[Saved entries]
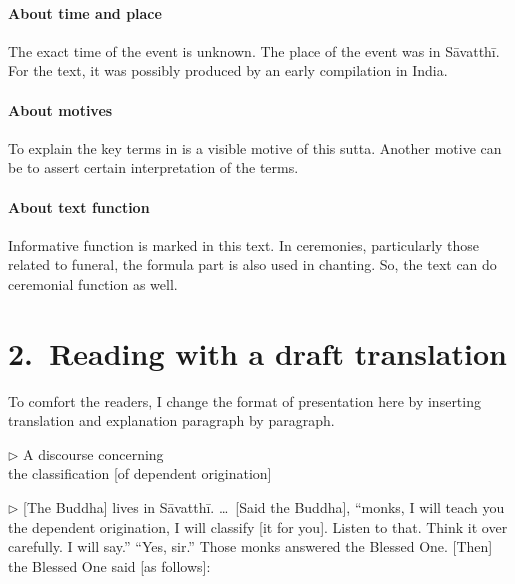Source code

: \paragraph*{About time and place} The exact time of the event is unknown. The place of the event was in S\=avatth\=i. For the text, it was possibly produced by an early compilation in India.

\paragraph*{About motives} To explain the key terms in  is a visible motive of this sutta. Another motive can be to assert certain interpretation of the terms.

\paragraph*{About text function} Informative function is marked in this text. In ceremonies, particularly those related to funeral, the formula part is also used in chanting. So, the text can do ceremonial function as well.

{}
\section*{2.\ Reading with a draft translation}

To comfort the readers, I change the format of presentation here by inserting translation and explanation paragraph by paragraph.

\bigskip
\begin{center}
\textbf{}\par
$\triangleright$ A discourse concerning\\the classification [of dependent origination]
\end{center}

\setcounter{sennum}{0}

\addtocounter{sennum}{-2}
$\triangleright$  [The Buddha] lives in S\=avatth\=i. \ldots\ [Said the Buddha], ``monks, I will teach you the dependent origination, I will classify [it for you]. Listen to that. Think it over carefully. I will say.''  ``Yes, sir.'' Those monks answered the Blessed One. [Then] the Blessed One said [as follows]:

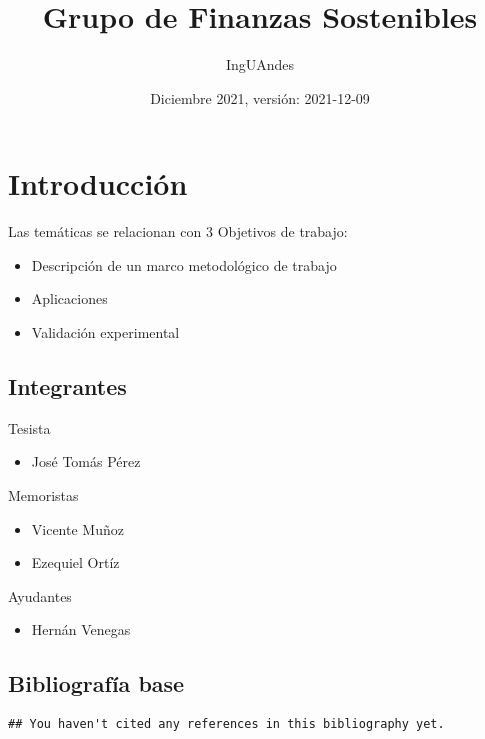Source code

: \documentclass[]{book}
\title{Grupo de Finanzas Sostenibles}
\author{IngUAndes}
\date{Diciembre 2021, versión: 2021-12-09}
\providecommand{\tightlist}{%
  \setlength{\itemsep}{0pt}\setlength{\parskip}{0pt}}
\begin{document}
\maketitle

{
\setcounter{tocdepth}{1}
\tableofcontents
}
\chapter*{Introducción}\label{introducciuxf3n}

Las temáticas se relacionan con 3 Objetivos de trabajo:

\begin{itemize}
\tightlist
\item
  Descripción de un marco metodológico de trabajo
\item
  Aplicaciones
\item
  Validación experimental
\end{itemize}

\section*{Integrantes}\label{integrantes}

Tesista

\begin{itemize}
\tightlist
\item
  José Tomás Pérez
\end{itemize}

Memoristas

\begin{itemize}
\tightlist
\item
  Vicente Muñoz
\item
  Ezequiel Ortíz
\end{itemize}

Ayudantes

\begin{itemize}
\tightlist
\item
  Hernán Venegas
\end{itemize}

\section*{Bibliografía base}\label{bibliografuxeda-base}

\begin{verbatim}
## You haven't cited any references in this bibliography yet.
\end{verbatim}
\end{document}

### AIM OF THE EXERCISE
The answer must be every line from the records above that contains the word "sennum", copied in full.

### FINISHED TASK
\setcounter{sennum}{0}
\addtocounter{sennum}{-2}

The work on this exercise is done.